De latentie van een .NET-omgekeerde proxy meten

Dit voorbeeld is van toepassing als u een omgekeerde proxy hebt die binnenkomende aanvragen ontvangt via Kestrel en uitgaande aanvragen doet via HttpClient (bijvoorbeeld YARP).

Dit voorbeeld meet de tijd van het ontvangen van de aanvraagheaders totdat deze naar de back-endserver worden verzonden.
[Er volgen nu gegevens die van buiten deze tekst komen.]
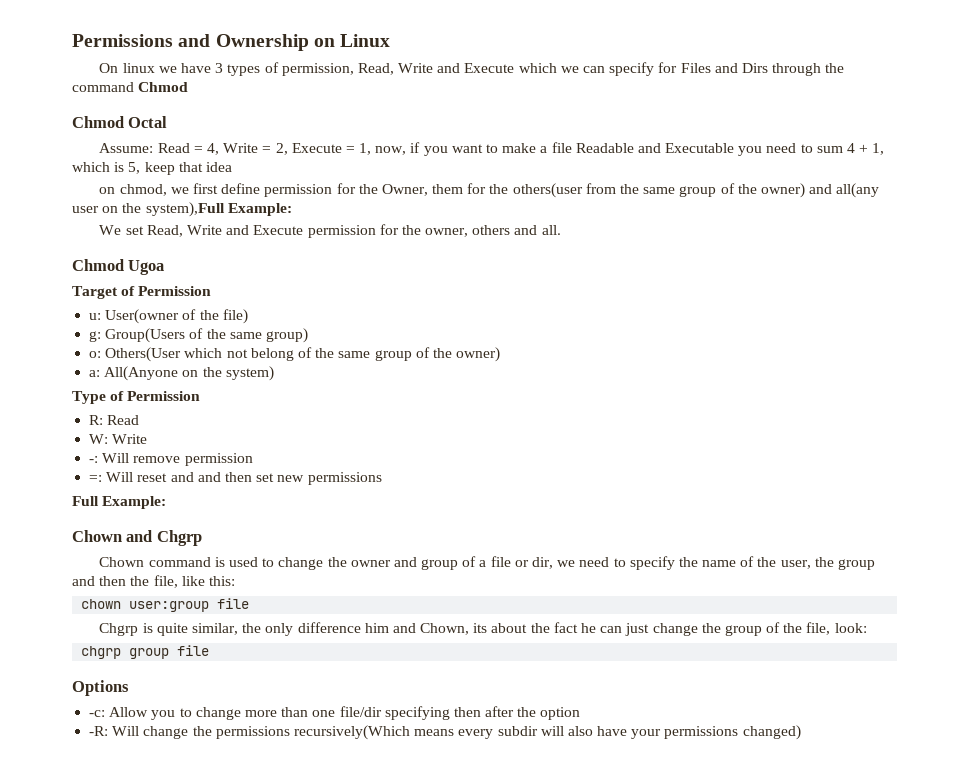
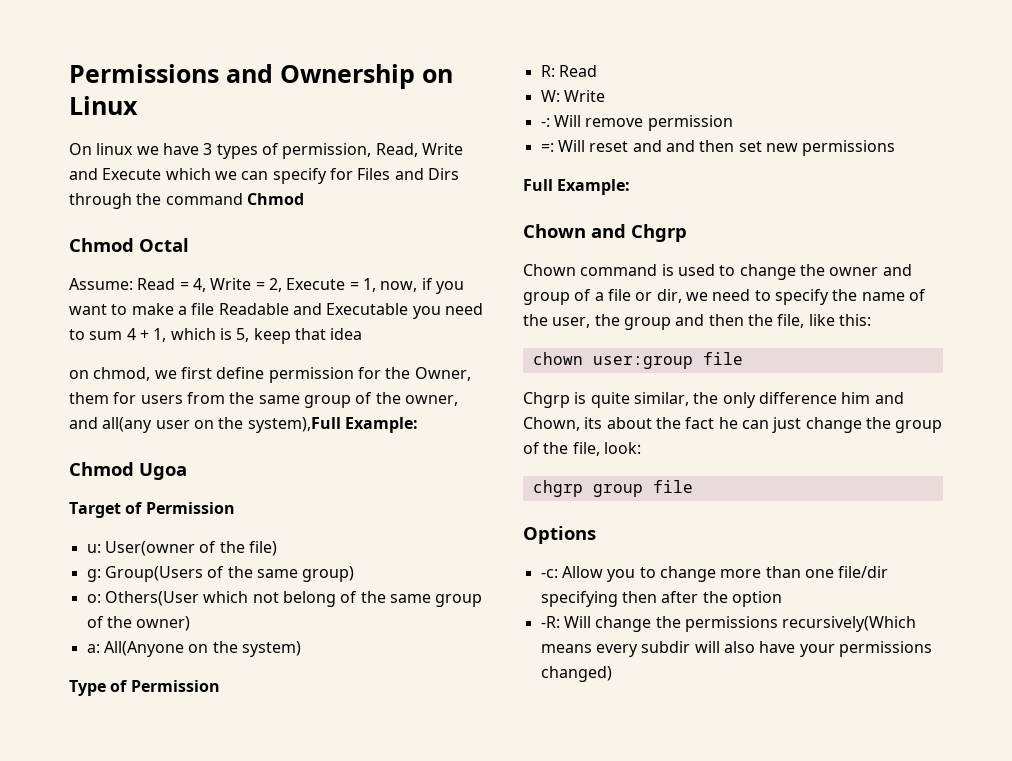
[489,183,583,198] the others(user -> [140,395,183,404] users
[760,183,805,198] owner) -> [404,395,458,406] owner,
[99,224,561,238] // We set Read, Write and Execute permission for the owner, others and all. -> (418, 425) none

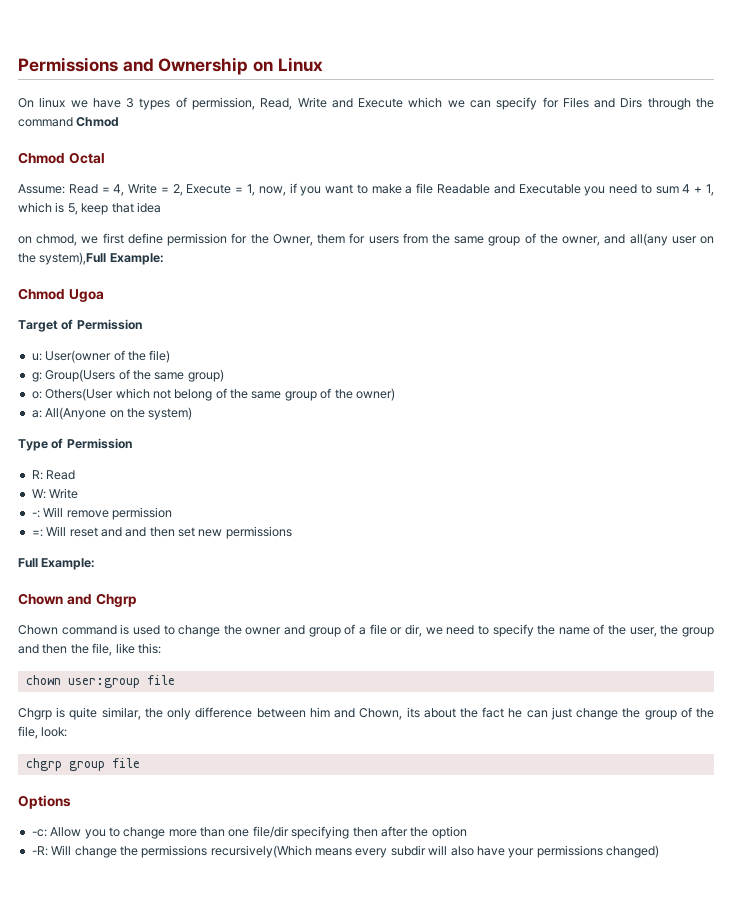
(837, 398) none -> [256,708,306,718] between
public sealed class InternalLatencyMonitor : IKestrelTelemetryConsumer, IHttpTelemetryConsumer
{
    private record RequestInfo(DateTime StartTimestamp, string RequestId, string Path);

    private static readonly AsyncLocal<RequestInfo> _requestInfo = new();
    private readonly ILogger<InternalLatencyMonitor> _logger;

    public InternalLatencyMonitor(ILogger<InternalLatencyMonitor> logger) => _logger = logger;

    public void OnRequestStart(DateTime timestamp, string connectionId, string requestId, string httpVersion, string path, string method)
    {
        _requestInfo.Value = new RequestInfo(timestamp, requestId, path);
    }

    public void OnRequestHeadersStop(DateTime timestamp)
    {
        if (_requestInfo.Value is { } requestInfo)
        {
            var elapsed = (timestamp - requestInfo.StartTimestamp).TotalMilliseconds;
            _logger.LogInformation("Internal latency for {requestId} to {path} was {duration} ms", requestInfo.RequestId, requestInfo.Path, elapsed);
        }
    }
}

Meer telemetrie nodig?

Als u suggesties hebt voor andere nuttige informatie die kan worden weergegeven via gebeurtenissen of metrische gegevens, maakt u een probleem met dotnet/runtime.

Als u de Yarp.Telemetry.Consumption bibliotheek gebruikt en suggesties hebt, maakt u een probleem met microsoft/reverse proxy.